For Tech offensively, they have to make their shots. Bottom line.
UCF stayed in the game in the second round against Duke because they shot 50% from three. The Hokies rank 9th in the country in offensive three-point percentage while Duke is 13th in three-point defense percentage.
If Tech can hit threes, they’ll stay in this game. If they can’t, it could be a long night for the Tech faithful.
The Hokies enter the game ranked 24th in the country in defensive turnover percentage. Duke is 99th in offensive turnover percentage. On the flip side, VT is 100th in offensive turnover percentage and Duke is 100th in defensive turnover percentage.
What do these statistics mean? Well, the Hokies turned the ball over just six times in February in Cassell against the Blue Devils while forcing 12 Duke turnovers. The difference showed on the scoreboard with a 13-6 points off turnover advantage in favor of the Hokies.
The Blue Devils are most lethal in transition, so if the Hokies turn the ball over and play into Duke’s hands, Tech is going to give up a lot of points on the fast break, something they simply can’t allow Duke to do.
In their first two NCAA Tournament games, Tech forced 18 turnovers against Saint Louis and 12 versus Liberty, all while turning the ball over 18 total times.

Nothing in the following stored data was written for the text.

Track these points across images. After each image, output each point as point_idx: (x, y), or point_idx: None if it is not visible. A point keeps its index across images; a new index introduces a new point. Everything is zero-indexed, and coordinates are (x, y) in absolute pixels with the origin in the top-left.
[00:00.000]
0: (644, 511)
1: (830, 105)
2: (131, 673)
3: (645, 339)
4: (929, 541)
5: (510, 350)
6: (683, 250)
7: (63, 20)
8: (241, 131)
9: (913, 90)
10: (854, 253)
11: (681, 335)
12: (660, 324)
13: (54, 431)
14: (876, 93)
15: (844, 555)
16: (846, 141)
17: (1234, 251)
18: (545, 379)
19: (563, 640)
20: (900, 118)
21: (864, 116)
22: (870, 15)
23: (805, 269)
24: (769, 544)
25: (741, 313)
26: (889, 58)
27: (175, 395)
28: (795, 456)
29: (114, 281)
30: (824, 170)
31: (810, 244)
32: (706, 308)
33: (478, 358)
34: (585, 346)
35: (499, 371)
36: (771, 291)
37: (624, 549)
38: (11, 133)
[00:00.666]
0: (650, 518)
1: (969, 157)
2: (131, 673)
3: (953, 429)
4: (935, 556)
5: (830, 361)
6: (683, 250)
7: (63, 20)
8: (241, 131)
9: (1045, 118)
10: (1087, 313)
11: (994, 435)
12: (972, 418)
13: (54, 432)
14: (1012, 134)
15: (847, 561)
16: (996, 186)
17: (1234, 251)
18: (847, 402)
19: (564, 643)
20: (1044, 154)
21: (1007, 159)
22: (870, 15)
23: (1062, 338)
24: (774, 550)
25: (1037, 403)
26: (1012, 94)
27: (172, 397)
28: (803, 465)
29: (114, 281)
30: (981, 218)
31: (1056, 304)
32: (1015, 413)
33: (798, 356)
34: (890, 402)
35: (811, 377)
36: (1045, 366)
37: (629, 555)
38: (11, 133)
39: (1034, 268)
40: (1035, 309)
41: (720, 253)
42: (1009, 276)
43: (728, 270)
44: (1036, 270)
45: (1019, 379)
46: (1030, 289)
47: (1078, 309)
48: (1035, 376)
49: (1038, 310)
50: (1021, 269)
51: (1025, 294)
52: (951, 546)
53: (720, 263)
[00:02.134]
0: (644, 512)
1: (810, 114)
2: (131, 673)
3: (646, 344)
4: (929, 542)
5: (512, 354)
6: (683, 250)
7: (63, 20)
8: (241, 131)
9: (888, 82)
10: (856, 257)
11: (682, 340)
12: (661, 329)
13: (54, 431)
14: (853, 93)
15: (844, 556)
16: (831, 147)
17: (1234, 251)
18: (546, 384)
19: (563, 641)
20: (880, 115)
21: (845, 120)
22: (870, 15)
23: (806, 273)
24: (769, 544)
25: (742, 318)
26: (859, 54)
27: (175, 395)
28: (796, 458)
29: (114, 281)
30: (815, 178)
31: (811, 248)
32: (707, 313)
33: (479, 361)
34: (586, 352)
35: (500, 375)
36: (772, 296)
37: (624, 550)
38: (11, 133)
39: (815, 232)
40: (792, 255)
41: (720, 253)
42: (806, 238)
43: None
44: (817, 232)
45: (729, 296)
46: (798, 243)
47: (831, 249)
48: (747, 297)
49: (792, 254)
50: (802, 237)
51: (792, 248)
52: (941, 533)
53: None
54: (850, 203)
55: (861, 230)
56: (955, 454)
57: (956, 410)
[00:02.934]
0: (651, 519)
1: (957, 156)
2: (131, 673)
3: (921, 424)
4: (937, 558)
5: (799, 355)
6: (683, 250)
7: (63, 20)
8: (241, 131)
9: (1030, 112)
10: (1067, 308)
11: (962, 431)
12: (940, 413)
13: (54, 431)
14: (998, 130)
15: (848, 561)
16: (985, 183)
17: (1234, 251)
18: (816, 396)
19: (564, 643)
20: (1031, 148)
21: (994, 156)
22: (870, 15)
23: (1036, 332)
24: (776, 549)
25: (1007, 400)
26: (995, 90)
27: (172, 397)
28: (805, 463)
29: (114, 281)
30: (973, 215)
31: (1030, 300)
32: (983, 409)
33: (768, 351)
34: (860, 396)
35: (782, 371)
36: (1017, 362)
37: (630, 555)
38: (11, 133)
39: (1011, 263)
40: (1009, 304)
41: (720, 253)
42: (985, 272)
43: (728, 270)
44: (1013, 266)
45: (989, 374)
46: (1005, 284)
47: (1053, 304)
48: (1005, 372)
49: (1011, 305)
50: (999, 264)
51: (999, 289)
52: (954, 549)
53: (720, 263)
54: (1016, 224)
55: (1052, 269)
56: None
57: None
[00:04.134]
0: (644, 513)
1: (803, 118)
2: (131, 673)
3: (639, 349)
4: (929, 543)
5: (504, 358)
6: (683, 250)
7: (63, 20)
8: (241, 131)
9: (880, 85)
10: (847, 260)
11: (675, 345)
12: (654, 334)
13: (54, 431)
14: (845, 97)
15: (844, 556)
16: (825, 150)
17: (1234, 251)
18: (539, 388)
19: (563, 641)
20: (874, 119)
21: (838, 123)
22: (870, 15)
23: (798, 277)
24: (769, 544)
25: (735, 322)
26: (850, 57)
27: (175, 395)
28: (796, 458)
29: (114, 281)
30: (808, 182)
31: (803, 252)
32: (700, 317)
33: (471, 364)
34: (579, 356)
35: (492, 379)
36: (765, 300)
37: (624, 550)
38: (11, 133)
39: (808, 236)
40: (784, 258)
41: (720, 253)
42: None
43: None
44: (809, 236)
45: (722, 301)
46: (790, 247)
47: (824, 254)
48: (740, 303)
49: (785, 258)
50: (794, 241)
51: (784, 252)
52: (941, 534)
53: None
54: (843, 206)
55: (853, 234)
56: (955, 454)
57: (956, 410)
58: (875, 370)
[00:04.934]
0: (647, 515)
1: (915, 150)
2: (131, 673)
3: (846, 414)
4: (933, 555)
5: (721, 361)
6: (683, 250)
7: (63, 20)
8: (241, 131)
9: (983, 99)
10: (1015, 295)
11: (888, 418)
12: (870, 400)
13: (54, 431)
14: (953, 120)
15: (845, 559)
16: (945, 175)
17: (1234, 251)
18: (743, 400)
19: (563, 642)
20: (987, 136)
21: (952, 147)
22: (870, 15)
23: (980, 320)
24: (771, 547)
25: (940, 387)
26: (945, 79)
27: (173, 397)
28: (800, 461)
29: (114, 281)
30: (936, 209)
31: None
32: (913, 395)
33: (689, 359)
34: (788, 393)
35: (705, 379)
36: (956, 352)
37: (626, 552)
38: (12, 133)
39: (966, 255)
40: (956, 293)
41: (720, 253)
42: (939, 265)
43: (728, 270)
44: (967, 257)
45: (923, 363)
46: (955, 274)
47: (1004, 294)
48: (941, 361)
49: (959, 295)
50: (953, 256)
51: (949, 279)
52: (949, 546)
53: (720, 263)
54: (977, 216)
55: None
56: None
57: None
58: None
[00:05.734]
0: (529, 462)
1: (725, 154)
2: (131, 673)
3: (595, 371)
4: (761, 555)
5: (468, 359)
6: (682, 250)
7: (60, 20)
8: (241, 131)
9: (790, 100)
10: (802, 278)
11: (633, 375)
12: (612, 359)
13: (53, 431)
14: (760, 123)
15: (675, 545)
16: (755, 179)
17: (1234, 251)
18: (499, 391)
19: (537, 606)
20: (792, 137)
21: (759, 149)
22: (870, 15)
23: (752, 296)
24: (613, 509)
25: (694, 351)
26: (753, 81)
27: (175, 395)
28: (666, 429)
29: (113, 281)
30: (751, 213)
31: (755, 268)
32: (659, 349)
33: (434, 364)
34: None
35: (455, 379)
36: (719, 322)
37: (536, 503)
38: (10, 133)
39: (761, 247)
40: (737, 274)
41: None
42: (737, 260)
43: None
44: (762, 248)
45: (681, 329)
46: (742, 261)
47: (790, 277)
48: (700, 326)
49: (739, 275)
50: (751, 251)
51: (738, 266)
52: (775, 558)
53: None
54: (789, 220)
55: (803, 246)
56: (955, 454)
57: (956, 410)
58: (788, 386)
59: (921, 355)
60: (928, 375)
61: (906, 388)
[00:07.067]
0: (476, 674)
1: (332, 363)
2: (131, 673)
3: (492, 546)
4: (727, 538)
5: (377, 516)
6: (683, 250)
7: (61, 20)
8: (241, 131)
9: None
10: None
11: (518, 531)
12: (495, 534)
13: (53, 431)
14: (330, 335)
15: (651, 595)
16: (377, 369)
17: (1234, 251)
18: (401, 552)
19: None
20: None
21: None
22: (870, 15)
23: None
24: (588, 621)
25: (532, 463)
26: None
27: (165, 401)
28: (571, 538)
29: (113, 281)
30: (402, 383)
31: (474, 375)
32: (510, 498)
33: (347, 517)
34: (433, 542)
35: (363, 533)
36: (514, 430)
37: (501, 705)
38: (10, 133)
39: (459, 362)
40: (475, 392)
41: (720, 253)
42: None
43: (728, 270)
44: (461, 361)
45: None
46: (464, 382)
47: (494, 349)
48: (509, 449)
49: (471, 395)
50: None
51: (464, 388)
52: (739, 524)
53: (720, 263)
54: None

Virginia Tech will have to be the better team at protecting the basketball in order to not only keep the Blue Devils out of their best offense, but also get themselves in transition where they thrive.
Battle for the Boards
Against Virginia Tech in February, Duke grabbed 29 rebounds, one more than the Hokies. One of Tech’s biggest changes this season from previous seasons is their improved rebounding.
The biggest challenge for the Hokies is to shut down Williamson on the boards. The freshman is averaging nine rebounds a game and presents a challenge that the Hokies have not faced yet. I’m not sure he can be stopped on the boards, but Tech needs to try to limit him while getting the guards to rebound.
Besides Williamson, RJ Barrett is averaging 7.7 rebounds per game and will need to be contained on the glass as well. Ahmed Hill, the graduate senior who will likely guard Barrett, will have to box out and limit the second chance points from Duke, and specifically Barrett.
When Hill can’t get to the boards to box out Barrett, guys like Robinson, Nickeil Alexander-Walker, Isaiah Wilkins and Ty Outlaw will have to crash the boards.
In Cassell, every player that stepped on the floor for Tech grabbed at least one rebound. Virginia Tech is going to have the same mentality when crashing the boards this time against a Duke team that is ranked 14th in the country in offensive rebounding percentage.
Statistic wise, this game is pretty close. In my opinion, the Hokies have the advantage based on the stats; they are a better three-point shooting team and force more turnovers than the Blue Devils. Tech can keep it close on the boards, too.
The only thing Tech can’t match or doesn’t have is Zion Williamson, and I think Duke has the overall advantage because of that. Williamson brings a different edge to the game that Tech might have a tough time matching.
The Hokies match up well as a team at all of the other positions, including against NBA prospects Barrett and Cam Reddish.
It’s going to come down to what Virginia Tech shooting team arrives in Washington. If the Hokies shoot well from behind the arc and can match Duke on the boards while forcing some turnovers, Tech should be able to go shot-for-shot with Duke.
If they fail to do those things, especially not shoot well, it might turn into whether or not Tech can slow down Zion Williamson’s teammates. Zion is going to score his share, but it will likely come down to if the Hokies can limit the rest of the Blue Devils.